Few longitudinal studies have investigated the causal relationship between cannabis use and brain structure, with even fewer exploring brain function. In a 5-year longitudinal study in adolescents [25], only cortical thickness at follow-up (and not baseline) was associated with lifetime cannabis use at follow-up; suggesting changes in cortical thickness are dependent on current use rather than preceding use. Furthermore, Meier et al. (2019) found that cannabis use trajectories in a sample of male adolescents did not affect grey matter volume and cortical thickness in adulthood (age 30–36, [26•]), whereas Burggren et al. (2018) showed thinner hippocampi in late adulthood (age 57–75) after adolescent cannabis use [61].

Additionally, limited research investigated recovery of brain structure and function after a period of abstinence. Some studies indicated persistent problems after two (inhibition, [43•]) to four (reward processing, [49]) weeks of abstinence. These findings align with a recent meta-analysis that found functional alterations persisting up to 25 days post-abstinence [75]. However, studies examining longer abstinence periods are crucial to determine long-term effects.

Conclusions

In conclusion, this review highlights the mounting evidence indicating that frequent cannabis use and CUD have apparent effects on brain structure and functioning. The findings reinforce previous research by confirming volumetric changes, particularly in the OFC and hippocampus, among regular and heavy users as well as those with CUD that might be associated with cognitive performance. Altered RSFC within and between various networks and regions was found in heavy users and those with CUD, compared to controls, but these alterations are more commonly found to be associated with measures of use and dependence in those with CUD. Task-based fMRI studies revealed altered WM and emotion as well as face processing–related activity and connectivity in cannabis users compared to controls. Limited evidence points towards cannabis use–related alterations of inhibition and decision-making-related brain activity. No group differences in reward-related brain activity were observed, but more severe use and related problems appear to be associated to altered processing of novel stimuli and reduced responsiveness to errors. Finally, heavy cannabis users and those with CUD show heightened cannabis cue-reactivity in reward-related regions compared to controls.

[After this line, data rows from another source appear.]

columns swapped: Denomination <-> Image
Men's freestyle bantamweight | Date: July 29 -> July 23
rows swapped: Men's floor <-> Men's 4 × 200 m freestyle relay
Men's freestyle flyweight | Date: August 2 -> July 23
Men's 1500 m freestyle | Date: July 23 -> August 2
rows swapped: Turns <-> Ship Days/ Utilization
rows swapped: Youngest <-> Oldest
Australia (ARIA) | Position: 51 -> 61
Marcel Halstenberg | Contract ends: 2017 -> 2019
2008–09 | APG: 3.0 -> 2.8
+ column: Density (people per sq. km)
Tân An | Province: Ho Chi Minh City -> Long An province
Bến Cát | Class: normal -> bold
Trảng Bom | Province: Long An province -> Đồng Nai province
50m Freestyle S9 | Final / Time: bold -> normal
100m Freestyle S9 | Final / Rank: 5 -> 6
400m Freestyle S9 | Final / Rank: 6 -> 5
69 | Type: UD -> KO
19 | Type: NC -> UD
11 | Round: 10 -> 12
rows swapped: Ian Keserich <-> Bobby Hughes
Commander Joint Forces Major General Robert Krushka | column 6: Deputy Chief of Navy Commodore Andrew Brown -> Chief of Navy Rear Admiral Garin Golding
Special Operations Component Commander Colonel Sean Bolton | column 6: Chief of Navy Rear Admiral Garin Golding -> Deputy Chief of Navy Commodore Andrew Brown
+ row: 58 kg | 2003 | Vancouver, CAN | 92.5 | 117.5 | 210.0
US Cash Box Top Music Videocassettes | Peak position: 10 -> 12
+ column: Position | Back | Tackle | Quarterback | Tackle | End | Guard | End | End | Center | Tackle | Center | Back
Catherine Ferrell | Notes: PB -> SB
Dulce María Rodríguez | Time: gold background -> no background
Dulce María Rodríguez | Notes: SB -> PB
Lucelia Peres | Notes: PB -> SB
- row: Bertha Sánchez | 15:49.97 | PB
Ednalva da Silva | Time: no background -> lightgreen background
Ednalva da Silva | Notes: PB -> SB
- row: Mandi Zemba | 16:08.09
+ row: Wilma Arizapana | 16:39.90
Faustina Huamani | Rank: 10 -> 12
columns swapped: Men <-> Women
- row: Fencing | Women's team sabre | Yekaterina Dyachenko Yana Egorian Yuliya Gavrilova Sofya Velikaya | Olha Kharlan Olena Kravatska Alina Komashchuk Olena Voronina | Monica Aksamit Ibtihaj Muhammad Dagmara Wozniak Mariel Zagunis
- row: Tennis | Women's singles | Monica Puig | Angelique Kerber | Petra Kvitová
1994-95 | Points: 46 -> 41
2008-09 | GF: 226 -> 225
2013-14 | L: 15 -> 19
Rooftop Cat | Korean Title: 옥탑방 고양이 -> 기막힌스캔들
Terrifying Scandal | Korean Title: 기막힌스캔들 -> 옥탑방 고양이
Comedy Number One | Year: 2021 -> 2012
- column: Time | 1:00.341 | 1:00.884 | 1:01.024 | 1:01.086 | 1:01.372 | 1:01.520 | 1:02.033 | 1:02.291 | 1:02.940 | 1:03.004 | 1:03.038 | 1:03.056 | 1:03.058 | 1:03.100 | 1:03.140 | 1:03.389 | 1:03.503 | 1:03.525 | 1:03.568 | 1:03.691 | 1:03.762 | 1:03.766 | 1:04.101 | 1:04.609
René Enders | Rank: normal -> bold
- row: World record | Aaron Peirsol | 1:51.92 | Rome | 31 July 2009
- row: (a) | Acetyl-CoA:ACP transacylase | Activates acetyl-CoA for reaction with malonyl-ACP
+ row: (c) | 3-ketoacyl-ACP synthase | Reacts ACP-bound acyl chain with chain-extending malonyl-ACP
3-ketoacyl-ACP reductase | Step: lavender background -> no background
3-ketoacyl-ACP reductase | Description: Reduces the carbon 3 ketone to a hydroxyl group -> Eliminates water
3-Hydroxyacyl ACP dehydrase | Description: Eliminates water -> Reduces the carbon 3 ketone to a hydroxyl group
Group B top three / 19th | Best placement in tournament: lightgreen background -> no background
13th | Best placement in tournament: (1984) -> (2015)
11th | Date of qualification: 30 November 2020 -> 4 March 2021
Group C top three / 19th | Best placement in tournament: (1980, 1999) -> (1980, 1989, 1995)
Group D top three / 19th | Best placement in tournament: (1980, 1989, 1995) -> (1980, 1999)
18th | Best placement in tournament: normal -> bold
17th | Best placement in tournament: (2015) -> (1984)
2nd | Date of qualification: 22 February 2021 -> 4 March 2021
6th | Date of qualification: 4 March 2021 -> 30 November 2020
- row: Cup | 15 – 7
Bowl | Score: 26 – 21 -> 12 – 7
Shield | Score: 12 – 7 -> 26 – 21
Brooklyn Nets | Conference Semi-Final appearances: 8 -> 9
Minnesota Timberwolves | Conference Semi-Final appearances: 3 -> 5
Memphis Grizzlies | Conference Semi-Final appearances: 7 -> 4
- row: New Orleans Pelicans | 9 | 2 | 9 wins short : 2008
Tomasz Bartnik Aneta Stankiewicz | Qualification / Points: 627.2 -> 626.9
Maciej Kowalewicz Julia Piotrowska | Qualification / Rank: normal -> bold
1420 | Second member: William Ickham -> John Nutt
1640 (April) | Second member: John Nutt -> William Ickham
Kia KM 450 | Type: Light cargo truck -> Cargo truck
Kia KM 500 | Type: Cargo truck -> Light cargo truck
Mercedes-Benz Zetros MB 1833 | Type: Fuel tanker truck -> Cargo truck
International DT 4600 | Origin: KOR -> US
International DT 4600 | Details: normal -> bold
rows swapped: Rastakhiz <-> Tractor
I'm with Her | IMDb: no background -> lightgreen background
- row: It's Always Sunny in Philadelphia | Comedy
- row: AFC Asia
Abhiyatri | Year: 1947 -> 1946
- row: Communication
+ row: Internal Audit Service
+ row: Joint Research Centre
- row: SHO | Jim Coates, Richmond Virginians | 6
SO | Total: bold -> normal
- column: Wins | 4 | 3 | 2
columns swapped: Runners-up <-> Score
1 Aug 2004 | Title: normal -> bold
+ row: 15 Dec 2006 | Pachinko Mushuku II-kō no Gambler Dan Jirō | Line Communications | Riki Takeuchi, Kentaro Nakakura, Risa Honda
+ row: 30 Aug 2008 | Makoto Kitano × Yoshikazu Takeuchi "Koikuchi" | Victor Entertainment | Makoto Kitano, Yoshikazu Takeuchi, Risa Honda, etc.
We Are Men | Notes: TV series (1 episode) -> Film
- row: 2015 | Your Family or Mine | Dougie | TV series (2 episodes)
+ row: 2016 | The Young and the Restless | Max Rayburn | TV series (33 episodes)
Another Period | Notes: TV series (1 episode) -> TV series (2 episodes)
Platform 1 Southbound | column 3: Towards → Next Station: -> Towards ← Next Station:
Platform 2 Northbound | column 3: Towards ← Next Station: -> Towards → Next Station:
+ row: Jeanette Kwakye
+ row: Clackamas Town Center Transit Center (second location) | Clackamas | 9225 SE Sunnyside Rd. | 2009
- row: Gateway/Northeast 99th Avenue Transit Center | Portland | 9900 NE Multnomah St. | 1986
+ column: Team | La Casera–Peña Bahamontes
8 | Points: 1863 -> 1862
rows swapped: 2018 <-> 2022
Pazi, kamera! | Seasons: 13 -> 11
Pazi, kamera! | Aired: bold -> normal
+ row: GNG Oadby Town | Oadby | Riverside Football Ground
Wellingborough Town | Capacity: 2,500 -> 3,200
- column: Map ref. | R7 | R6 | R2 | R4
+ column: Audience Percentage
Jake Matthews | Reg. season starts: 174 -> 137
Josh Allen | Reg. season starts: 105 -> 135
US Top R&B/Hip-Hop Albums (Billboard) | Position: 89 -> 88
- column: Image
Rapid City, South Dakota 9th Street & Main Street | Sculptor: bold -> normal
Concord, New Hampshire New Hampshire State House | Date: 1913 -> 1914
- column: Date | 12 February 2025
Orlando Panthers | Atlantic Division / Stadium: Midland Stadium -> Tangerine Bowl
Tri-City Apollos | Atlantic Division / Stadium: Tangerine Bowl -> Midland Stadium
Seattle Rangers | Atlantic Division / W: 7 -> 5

To date, the causal relationship between cannabis use and brain structure and functioning remains elusive. However, evidence suggests the persistence of alterations even after a period of abstinence lasting up to 25 days, highlighting the need for further investigation into the long-term effects following an extended period of abstinence. This review demonstrated the accumulating body of evidence supporting the impact of heavy use and CUD on brain structure, function, and cognition. However, findings also emphasize the necessity for studies to consider dependence status, age, sex, gender, tobacco and alcohol co-use, and tobacco and alcohol use histories when examining the effects of cannabis on the brain. By addressing these factors comprehensively, future research can provide a more complete understanding of the complex relationship between cannabis use and the brain.